Единственным обязательным предметом в народных школах был секс. Кто не сдавал эту науку на «отлично», тут же вносился в списки неблагонадежных и лишался права голоса до конца своих дней.
Такова правда о нашей жизни, и это далеко ещё не всё. К двум общеизвестным нашим бедам добавилась ещё и третья – теперь дураки указывали дорогу.
26
Ну, ясное дело, в «Сатиру» мы пошли с Милевым. Над сценой висел транспорант – «Королю эпизода 60 на 90».

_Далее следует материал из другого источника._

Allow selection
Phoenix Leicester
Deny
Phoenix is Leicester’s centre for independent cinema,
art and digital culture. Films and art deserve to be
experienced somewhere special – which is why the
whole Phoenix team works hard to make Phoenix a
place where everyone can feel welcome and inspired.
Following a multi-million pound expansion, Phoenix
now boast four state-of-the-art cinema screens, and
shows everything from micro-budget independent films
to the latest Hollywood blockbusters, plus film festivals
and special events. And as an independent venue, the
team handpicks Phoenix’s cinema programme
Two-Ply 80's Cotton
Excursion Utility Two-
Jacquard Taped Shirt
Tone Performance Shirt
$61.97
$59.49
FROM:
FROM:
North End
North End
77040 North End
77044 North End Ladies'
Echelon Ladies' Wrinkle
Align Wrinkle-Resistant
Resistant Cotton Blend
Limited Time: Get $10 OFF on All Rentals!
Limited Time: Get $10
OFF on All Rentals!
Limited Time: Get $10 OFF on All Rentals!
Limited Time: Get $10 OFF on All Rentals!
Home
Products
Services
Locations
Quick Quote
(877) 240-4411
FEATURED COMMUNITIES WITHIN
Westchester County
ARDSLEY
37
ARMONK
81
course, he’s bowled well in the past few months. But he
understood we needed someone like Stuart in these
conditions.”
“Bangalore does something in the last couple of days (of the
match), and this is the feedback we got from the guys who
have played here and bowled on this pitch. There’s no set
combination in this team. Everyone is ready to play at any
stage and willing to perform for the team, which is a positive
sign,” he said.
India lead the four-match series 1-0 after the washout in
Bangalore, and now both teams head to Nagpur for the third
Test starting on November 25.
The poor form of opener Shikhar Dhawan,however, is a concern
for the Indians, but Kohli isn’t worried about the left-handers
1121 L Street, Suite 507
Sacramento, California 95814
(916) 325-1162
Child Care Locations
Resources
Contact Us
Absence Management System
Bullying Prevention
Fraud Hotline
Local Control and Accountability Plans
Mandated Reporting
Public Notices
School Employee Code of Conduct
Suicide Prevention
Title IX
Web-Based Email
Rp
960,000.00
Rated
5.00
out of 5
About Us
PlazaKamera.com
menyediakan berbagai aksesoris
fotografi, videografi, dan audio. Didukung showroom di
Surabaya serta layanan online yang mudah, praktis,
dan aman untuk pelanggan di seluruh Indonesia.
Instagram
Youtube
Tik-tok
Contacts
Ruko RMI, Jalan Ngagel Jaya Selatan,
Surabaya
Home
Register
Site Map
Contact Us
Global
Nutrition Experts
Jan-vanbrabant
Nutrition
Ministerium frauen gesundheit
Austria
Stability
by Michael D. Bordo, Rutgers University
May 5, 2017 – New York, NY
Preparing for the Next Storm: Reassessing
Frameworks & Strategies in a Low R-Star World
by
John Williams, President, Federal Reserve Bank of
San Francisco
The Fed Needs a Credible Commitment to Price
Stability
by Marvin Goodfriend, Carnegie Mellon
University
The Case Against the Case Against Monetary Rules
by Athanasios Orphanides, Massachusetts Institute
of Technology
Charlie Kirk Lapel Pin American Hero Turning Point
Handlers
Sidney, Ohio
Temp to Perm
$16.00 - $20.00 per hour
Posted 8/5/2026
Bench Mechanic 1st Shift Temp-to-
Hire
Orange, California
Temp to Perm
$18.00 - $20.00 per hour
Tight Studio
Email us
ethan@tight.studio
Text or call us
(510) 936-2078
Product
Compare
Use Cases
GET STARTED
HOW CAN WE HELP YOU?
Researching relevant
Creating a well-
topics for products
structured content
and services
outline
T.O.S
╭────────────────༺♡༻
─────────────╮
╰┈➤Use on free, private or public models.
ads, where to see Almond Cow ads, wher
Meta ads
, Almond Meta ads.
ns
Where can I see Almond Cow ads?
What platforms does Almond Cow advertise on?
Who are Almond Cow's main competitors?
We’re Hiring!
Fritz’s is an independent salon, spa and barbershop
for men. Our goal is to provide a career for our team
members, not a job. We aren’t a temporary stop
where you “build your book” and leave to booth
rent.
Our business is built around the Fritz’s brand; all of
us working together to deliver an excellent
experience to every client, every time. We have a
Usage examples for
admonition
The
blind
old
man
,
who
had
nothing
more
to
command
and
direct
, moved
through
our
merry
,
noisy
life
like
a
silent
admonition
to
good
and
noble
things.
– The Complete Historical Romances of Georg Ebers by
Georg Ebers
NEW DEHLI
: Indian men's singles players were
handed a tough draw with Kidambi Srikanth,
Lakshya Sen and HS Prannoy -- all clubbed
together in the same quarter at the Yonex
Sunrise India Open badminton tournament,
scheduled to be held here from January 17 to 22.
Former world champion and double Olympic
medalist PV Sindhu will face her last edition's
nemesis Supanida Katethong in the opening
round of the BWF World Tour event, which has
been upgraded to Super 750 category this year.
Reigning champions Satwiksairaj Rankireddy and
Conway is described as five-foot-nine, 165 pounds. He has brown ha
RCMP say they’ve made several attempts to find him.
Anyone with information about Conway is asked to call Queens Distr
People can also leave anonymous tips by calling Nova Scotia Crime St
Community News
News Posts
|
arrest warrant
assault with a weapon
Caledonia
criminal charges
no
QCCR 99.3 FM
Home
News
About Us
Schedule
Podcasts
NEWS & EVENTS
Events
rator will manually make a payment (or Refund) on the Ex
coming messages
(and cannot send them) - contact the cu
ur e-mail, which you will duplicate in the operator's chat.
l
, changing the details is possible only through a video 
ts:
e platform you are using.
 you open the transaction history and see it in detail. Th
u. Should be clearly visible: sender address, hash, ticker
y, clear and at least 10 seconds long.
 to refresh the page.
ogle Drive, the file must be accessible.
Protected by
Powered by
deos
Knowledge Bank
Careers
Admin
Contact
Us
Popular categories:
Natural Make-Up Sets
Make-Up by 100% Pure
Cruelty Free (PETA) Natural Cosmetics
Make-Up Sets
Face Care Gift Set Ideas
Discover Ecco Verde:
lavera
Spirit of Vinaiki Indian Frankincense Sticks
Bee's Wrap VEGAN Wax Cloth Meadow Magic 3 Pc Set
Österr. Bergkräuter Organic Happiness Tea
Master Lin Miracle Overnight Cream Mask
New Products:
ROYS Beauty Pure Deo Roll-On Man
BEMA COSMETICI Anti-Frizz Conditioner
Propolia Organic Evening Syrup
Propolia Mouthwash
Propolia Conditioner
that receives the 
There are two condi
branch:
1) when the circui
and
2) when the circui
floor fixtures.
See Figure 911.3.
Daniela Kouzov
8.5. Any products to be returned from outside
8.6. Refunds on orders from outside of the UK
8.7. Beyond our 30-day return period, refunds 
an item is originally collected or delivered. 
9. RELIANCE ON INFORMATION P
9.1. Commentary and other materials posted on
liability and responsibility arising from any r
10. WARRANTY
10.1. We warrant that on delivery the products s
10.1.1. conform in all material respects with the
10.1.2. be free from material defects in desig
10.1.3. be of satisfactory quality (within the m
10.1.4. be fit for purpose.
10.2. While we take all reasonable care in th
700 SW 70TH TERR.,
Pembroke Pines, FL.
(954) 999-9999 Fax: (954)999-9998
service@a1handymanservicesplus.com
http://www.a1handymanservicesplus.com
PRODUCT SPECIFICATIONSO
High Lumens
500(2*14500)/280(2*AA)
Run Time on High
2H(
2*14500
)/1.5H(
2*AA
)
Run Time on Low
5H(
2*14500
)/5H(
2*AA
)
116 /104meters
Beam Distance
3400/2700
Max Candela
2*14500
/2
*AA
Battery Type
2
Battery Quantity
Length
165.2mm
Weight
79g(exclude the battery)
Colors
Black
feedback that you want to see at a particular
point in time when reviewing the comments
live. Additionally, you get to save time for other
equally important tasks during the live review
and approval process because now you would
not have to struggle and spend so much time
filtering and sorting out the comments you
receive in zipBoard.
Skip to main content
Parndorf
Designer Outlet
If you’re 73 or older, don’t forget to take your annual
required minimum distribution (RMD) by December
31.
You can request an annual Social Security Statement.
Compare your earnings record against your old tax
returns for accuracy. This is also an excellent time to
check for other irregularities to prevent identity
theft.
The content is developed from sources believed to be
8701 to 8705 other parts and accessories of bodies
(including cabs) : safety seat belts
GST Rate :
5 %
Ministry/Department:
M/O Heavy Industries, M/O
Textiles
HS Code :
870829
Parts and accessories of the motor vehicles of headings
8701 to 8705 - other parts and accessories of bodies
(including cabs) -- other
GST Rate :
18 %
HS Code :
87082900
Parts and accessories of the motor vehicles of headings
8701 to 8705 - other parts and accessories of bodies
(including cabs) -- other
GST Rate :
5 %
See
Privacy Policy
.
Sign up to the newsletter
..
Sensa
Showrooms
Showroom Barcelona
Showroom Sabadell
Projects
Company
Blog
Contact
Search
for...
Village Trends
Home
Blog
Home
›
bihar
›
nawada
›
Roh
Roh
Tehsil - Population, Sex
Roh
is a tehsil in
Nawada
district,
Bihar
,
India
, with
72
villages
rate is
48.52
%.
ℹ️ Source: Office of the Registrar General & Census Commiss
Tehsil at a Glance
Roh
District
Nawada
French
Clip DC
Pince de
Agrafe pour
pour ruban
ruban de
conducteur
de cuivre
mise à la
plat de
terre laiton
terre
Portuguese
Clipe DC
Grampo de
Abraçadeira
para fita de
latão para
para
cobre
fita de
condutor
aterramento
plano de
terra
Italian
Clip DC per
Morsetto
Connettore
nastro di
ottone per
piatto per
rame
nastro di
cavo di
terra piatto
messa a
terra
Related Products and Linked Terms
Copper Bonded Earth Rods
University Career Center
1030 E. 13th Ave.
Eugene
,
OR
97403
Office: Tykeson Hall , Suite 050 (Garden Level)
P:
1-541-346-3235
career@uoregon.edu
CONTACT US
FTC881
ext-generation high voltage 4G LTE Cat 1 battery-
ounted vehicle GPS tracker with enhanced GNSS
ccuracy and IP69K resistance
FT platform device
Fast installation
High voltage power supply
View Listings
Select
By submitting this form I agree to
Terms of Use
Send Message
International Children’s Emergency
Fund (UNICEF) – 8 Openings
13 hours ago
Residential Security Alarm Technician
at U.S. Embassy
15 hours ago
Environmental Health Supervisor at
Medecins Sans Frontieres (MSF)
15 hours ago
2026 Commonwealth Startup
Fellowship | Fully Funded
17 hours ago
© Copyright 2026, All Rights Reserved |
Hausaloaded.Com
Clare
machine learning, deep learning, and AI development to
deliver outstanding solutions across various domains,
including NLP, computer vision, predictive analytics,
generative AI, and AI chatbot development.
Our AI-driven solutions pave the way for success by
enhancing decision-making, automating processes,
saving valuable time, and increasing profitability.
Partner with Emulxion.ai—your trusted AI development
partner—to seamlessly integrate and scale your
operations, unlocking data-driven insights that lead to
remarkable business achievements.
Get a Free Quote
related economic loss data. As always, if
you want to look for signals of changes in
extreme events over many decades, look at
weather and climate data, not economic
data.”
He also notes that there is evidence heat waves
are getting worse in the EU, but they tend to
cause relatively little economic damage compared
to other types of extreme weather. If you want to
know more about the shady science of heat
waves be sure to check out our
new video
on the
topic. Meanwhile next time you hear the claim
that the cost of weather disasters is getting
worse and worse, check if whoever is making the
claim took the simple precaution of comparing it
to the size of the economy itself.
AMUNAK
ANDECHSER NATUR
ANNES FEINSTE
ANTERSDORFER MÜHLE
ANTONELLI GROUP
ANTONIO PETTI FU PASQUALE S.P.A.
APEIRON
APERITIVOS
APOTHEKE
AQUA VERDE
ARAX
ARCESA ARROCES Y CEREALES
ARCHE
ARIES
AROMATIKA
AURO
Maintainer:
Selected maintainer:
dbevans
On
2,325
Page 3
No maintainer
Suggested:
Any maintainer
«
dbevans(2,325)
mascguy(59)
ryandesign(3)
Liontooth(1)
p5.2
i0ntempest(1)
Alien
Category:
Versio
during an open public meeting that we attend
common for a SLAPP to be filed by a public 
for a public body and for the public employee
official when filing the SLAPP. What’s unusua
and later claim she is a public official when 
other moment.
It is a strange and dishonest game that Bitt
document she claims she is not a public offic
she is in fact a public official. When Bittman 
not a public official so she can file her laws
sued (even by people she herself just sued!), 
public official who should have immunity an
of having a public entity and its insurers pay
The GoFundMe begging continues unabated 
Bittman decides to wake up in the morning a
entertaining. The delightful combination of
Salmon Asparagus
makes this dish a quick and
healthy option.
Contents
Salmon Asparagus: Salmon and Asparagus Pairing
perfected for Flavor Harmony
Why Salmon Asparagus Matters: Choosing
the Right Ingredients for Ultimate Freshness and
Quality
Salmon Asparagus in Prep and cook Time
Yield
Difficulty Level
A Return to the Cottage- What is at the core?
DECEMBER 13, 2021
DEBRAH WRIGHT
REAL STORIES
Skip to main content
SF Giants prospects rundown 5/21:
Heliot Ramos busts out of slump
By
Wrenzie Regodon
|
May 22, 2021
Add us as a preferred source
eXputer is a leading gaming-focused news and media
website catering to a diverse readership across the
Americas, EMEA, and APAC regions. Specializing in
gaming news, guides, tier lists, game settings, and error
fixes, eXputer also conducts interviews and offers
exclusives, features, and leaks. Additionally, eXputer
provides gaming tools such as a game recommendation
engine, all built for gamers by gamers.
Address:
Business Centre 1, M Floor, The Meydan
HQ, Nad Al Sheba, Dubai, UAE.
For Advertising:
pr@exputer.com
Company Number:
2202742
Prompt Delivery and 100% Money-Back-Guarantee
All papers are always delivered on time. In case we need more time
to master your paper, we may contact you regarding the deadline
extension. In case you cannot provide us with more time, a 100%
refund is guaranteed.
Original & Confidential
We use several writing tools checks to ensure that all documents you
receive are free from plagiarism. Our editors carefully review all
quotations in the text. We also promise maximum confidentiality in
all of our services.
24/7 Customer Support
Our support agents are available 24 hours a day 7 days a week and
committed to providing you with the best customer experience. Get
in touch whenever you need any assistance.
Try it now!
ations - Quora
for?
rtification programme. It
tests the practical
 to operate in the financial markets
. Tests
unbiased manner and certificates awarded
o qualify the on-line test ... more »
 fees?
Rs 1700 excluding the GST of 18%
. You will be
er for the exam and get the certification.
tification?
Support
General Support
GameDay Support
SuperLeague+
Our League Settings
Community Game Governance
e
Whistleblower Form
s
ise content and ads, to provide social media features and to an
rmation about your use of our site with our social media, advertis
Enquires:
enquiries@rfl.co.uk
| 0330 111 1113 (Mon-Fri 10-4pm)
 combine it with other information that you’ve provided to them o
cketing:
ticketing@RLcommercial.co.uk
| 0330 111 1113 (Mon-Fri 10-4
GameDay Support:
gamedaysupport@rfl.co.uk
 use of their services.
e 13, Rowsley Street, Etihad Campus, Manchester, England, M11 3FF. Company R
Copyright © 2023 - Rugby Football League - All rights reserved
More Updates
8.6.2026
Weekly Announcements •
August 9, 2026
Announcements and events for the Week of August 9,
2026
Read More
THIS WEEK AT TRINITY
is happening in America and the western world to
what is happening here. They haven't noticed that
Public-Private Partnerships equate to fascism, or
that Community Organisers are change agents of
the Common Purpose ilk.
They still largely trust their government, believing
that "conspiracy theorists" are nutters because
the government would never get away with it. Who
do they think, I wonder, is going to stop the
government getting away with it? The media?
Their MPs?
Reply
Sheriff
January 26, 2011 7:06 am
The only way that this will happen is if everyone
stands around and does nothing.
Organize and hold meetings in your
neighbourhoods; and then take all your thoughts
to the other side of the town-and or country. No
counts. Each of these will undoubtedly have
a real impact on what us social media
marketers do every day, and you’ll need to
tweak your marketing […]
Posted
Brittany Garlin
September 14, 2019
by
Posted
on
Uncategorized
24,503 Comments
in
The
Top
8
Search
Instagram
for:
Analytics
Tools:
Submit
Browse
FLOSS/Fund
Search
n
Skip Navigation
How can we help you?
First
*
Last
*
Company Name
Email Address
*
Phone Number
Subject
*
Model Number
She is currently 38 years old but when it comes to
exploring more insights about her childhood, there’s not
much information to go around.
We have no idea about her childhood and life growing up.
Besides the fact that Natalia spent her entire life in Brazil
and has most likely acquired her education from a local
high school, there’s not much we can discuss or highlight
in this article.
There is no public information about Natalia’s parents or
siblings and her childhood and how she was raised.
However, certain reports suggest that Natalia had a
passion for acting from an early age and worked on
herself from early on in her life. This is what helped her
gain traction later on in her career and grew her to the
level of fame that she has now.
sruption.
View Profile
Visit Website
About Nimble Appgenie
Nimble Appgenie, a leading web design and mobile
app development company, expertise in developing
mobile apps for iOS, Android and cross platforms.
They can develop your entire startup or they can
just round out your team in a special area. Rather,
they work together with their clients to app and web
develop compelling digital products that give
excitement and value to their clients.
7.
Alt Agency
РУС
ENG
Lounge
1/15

Когда я увидел это сообщение, я вдруг чуть-чуть взгрустнул по своей Елене…
Но только здесь это иной смысл – 90 – от роду, из них – 60 на сцене.
Я огляделся. Опа-на! В зале вся Москва – высоко сортировочная. То есть, вы уже научились понимать наш секретный язык? – все сорта нашей славной элиты. Да и само чествование вышло вполне на славу. Тут и мои братья по крови – цыгане. И балерун в дамском. И просто бурый медведь собственной персоной, но на привязи. И ещё бог знает кто…
Веселье закончилось заполночь. Король, порядком захмелевший от винных паров, густо клубившихся над сценой, уснул на своем троне, счастливо улыбаясь. И его унесли на руках за кулисы. Это было так мило и трогательно, что я даже перестал злиться на, не в меру болтливого, Милева и его пахнущую дешевой пудрой подружку.
Мы двинули на стоянку такси. Безлошадных было немало, и это вышел не самый правильный поступок за этот, и без того полный всяких казусов вечер.
Мы затеяли сначала вялую, а потом вполне похожую на перепалку, беседу. Фразы, как воллейбольный мяч у игроков-любителей, монотонно кочевали туда – сюда, иногда просто менялся порядок слов в них, а мысли, тем более, новой, могло и вовсе не быть, но мы продолжали сотрясать воздух, наверно, опасаясь неуютной черноты нашего красноречивого молчания.
Милев, то и дело, вставлял свои излюбленные галлицизмы – си-лянс! Мон анфан! Же ву при! И прочее.
Когда настала моя очередь сотрясать пустоту, я, в наглой честности, признался – мне говорить больше ничего не хочется, потому что – нечего. На самом деле, я просто хотел посмотреть, как он выкрутится в режиме возвратного монолога. Поначалу он справлялся неплохо, и это меня лишь подзадорило. Он сказал, улыбаясь, как человек из рекламы: «И из ничего можно сделать нечто».
На это надо было отвечать, и я признался: «Это только господь Бог из ничего создал мир, да и то не все в это верят».